You don’t often think of fish as noisy animals. Most fishermen know that some fish, such as members of the drum family, can use their swim bladders to create loud croaking or drumming noises, but would be surprised to discover that all fish make noise.
As a fish swims, its gillplates open and close, and its swim bladder compresses and expands, generating a dull chirping noise. Tuning into these sounds is an important survival tactic for fish, both to find food and to avoid becoming food themselves.
It’s this noise that Livingston Lures, based in San Antonio, Texas, set out to replicate. To do this, they eschewed the use of conventional fishing lure noisemakers such as bbs, glass rattles, and knockers, instead using a water-activated circuit to create the sound electronically.
Livingston’s Electric Baitfish Sounds (EBS) technology mimics the natural sounds made by fish. The sound chamber is activated when the bait is submerged, and the water closes the circuit between the line tie, hook eyelet and sound-producing circuit board. The sound turns off when the lure is removed from the water and the circuit is broken.
Livingston Lures and its EBS technology has been around since 2004, but the company entered the limelight in 2014 when bass pro Randy Howell won the 2014 Bassmaster Classic using a medium-diving Livingston crankbait. Howell credited the lure’s fish-attracting sound in the murky waters of Lake Guntersville for his 29-pound limit on the last day of the tournament, rocketing him from eleventh place to first.

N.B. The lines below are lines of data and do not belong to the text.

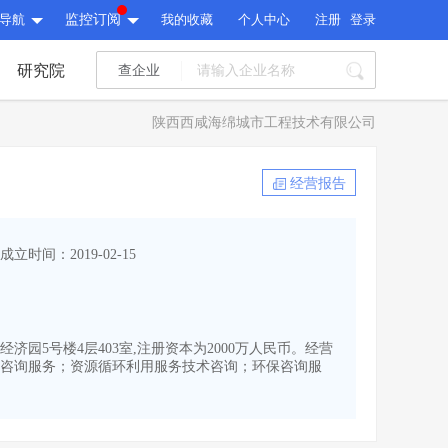
导航
监控订阅
我的收藏
个人中心
注册
登录
研究院
查企业
I标讯
陕西西咸海绵城市工程技术有限公司
标讯精选
>
智能订阅
>
I标讯
经营报告
标讯精选
>
智能订阅
>
建设通大数据研究院
成立时间：2019-02-15
研究报告
>
文章
>
建设通大数据研究院
PI接口
>
市场经营AI云平台
>
研究报告
>
文章
>
PI接口
>
市场经营AI云平台
>
济园5号楼4层403室,注册资本为2000万人民币。经营
其他服务
咨询服务；资源循环利用服务技术咨询；环保咨询服
会员服务
>
数据导出服务
>
其他服务
人脉服务
>
APP下载
>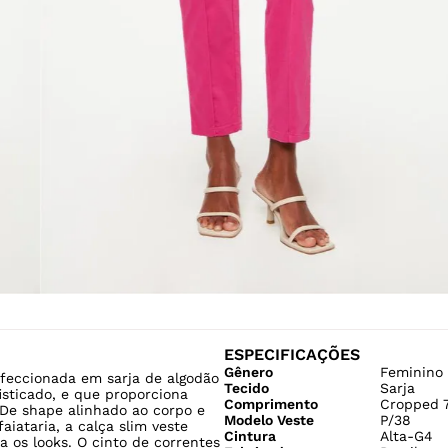
ESPECIFICAÇÕES
Gênero
Feminino
nfeccionada em sarja de algodão
Tecido
Sarja
isticado, e que proporciona
Comprimento
Cropped 
 De shape alinhado ao corpo e
Modelo Veste
P/38
aiataria, a calça slim veste
Cintura
Alta-G4
a os looks. O cinto de correntes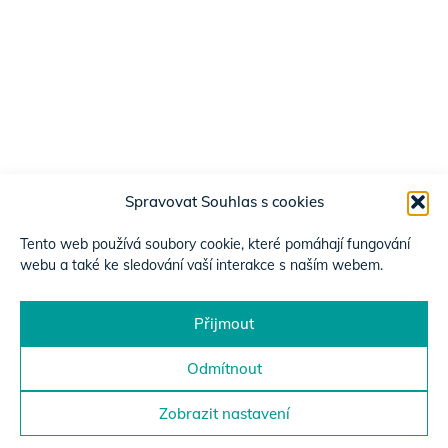
Spravovat Souhlas s cookies
Tento web používá soubory cookie, které pomáhají fungování
webu a také ke sledování vaší interakce s naším webem.
Přijmout
Odmítnout
Zobrazit nastavení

The EBS technology is available on Livingston’s entire line of lures, which includes bass-fishing essentials such as jerkbaits, poppers, and walkers, along with lipless, waking, shallow-running, and deep-diving crankbaits.
The lures are available in three categories, the Pro Series, the Team Livingston Series, and the Tournament Series. The Pro Series lures feature EBS technology and Livingston’s advanced rattles to provide even more sound, while some models also illuminate when the lure hits the water.
The Team Livingston Series features EBS MultiTouch, which allows anglers to choose between four sound options—EBS Original, EBS Shad, EBS Crawdad, and silent. The EBS Original replicates the sound of a baitfish flaring its gills and expanding and contracting its swim bladder. The EBS Shad mimics the sounds made by a panicked and fleeing shad, and the EBS Crawdad makes the clicking and popping sounds of these freshwater crustaceans. These sound options allow anglers to tailor their bait to the conditions and location.
To switch the sound on a Team Livingston Series lure, place the lure in the water for five seconds to get it wet and activate the EBS. Pick up the lure and touch a finger and thumb to the two contact points, the hook hanger and line tie. The lure will cycle through the available sounds, and when you hear the sound you want, simply remove your fingers from the contact point and start fishing.
With almost 30 different lures to choose from, Northeast bass anglers will have no problem finding a Livingston Lure that will work regardless of the location or the season. In spring, anglers will find the most success with Livingston’s jerkbaits, the Stick Master 127 and the Jerkmaster 121. Both are designed to fish shallow, with an erratic retrieve meant to trigger strikes from early-season bass. The EBS technology gives the lure extra attraction on the pause, fooling more bass into attacking the bait.
The shallow-diving and squarebill crankbaits like the Primetyme SQ 2.0, Primetyme CB 2.0, and Howeller Dream Master Classic SQ are more springtime must-haves, running between 3 and 5 feet, deflecting off stumps and cover, all while calling in prespawn bass with the EBS technology.
As the waters warm, more aggressive presentations like the surface-running Pro Wake, which not only emits sound but has an illuminated tail, are perfect for drawing a bass’ attention.
For summertime topwater fishing, the Spinmaster, Walk N Pop 77, and Walking Boss use the EBS technology to call bass to the surface, especially during the long pauses sometimes needed to get a bass to commit to a surface lure.
The latest innovation from Livingston was unveiled at the International Convention of Allied Sportfishing Trades (ICAST) in 2015. Livingston has included a “smartchip” that allows a fisherman to connect to the lure through a smartphone, using Bluetooth and an app. The app allows the fisherman to download dozens of natural bait sounds and record the success of each individual sound. The available sounds include those made by bluegills, perch, gizzard shad, shiner, and herring, allowing anglers to match the sounds made by just about any bass forage they are likely to encounter. Anglers can use the same lure with success throughout the season, simply by changing its sound to the predominant baitfish at that time.
Livingston Lures have added a level of sophistication to noisemaking lures that anglers had never dreamed of, allowing them to not only “match the hatch” in profile and color, but in sound as well.